Outro “bom exemplo” é a PPP entre o governo de São Paulo e a CAF para operar os 36 trens que trafegam na Linha 8 da capital paulista. A CAF construiu os trens e vai operar a frota durante 20 anos, em um investimento de R$ 1 bilhão com 80% de financiamento do BNDES. A empresa recebe um pagamento mensal e mantém 140 funcionários e uma oficina para manutenção. Ao fim do contrato os trens vão pertencer à CPTM.
Mesmo que o cenário interno melhore, o executivo vê uma ameaça concreta do exterior. Meirelles crítica o que chama de falta de equidade com o fabricante chinês. “Temos uma desvantagem de 15% a 16% com os chineses por conta do Imposto de Importação [II] e do custo de hedge”, afirma. O governo federal e a maioria dos Estados aplica uma margem de preferência de 20% para os fabricantes nacionais, mas essa medida não é obrigatória.

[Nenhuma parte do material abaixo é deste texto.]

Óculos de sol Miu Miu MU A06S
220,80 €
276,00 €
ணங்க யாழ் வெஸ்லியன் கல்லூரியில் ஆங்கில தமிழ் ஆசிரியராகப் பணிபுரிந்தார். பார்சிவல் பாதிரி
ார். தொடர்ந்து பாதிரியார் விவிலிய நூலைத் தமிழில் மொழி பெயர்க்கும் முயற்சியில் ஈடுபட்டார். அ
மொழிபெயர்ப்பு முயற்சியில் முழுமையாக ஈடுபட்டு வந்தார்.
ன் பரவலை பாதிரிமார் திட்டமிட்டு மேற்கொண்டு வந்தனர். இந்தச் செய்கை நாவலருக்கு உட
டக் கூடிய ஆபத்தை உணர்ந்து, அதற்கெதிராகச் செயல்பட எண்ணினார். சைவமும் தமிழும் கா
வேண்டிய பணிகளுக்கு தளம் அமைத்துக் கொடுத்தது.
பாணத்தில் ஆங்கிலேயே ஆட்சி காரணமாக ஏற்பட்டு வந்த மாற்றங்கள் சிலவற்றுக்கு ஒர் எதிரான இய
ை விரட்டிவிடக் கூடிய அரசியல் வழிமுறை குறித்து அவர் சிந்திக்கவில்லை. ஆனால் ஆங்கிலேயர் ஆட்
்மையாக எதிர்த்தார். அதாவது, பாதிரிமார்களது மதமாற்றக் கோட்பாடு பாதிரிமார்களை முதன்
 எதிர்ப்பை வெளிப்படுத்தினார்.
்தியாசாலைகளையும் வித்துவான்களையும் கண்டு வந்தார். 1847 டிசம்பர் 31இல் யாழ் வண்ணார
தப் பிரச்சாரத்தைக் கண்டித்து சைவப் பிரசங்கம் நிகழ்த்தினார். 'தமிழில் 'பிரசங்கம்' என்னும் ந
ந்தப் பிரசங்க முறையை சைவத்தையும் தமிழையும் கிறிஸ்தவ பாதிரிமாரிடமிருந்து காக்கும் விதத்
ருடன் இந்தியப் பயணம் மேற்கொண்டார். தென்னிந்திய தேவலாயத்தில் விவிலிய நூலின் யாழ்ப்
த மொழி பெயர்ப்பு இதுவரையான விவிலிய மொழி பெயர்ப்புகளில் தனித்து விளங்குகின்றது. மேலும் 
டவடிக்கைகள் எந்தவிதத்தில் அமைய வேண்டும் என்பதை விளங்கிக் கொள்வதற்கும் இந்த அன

O Rio de Janeiro optou por não aplicar o índice e compra trens chineses desde 2009.
A conta do presidente da CAF parte do fato de o trem pronto não pagar II, já os 40% de peças e partes ainda importados pelo fabricante nacional recolhem 14% de imposto. Outro custo extra é cambial. Os chineses podem apresentar suas propostas em três moedas (yuan, dólar ou real), já a indústria nacional só pode usar o real como referência, arcando com o risco do câmbio. “O Estado assume o risco cambial com os chineses”, afirma. “Não queremos proteção, queremos equidade. Cada trem gera 63 empregos diretos e 175 indiretos. E estamos falando de um produto que tem de durar 30
anos, com fornecimento de peças e manutenção. Em condições iguais, somos muito competitivos.”
A receita líquida da CAF em 2014 foi de R$ 747 milhões (incluindo R$ 196 milhões da PPP em São Paulo), queda de 28,9% em relação ao R$ 1,05 bilhão o ano anterior (quando a PPP gerou R$ 195,4 milhões). A expectativa é que a receita volte a crescer este ano e os primeiros trens de um total de 35 unidades vendidos à CPTM já substituíram os carros enviados a Belo Horizonte na linha de produção em Hortolândia.